• **Instructions to follow**: Print each entry again exactly as written, and keep the pictures out.
..............................
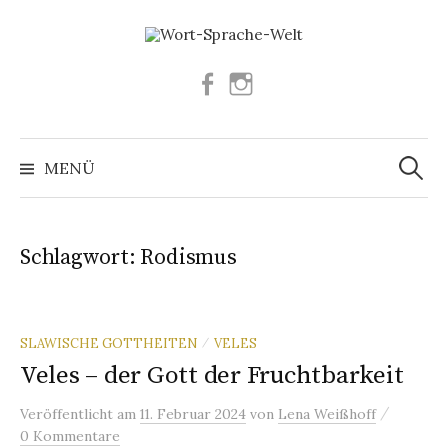
Springe
zum
Inhalt
Facebook
Instagram
Suchen
nach:
MENÜ
Schlagwort:
Rodismus
SLAWISCHE GOTTHEITEN
VELES
/
Veles – der Gott der Fruchtbarkeit
/
Veröffentlicht
am
11. Februar 2024
von
Lena Weißhoff
0 Kommentare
..............................
• **Written solution**:
Springe
zum
Inhalt
Facebook
Instagram
Suchen
nach:
MENÜ
Schlagwort:
Rodismus
SLAWISCHE GOTTHEITEN
VELES
/
Veles – der Gott der Fruchtbarkeit
/
Veröffentlicht
am
11. Februar 2024
von
Lena Weißhoff
0 Kommentare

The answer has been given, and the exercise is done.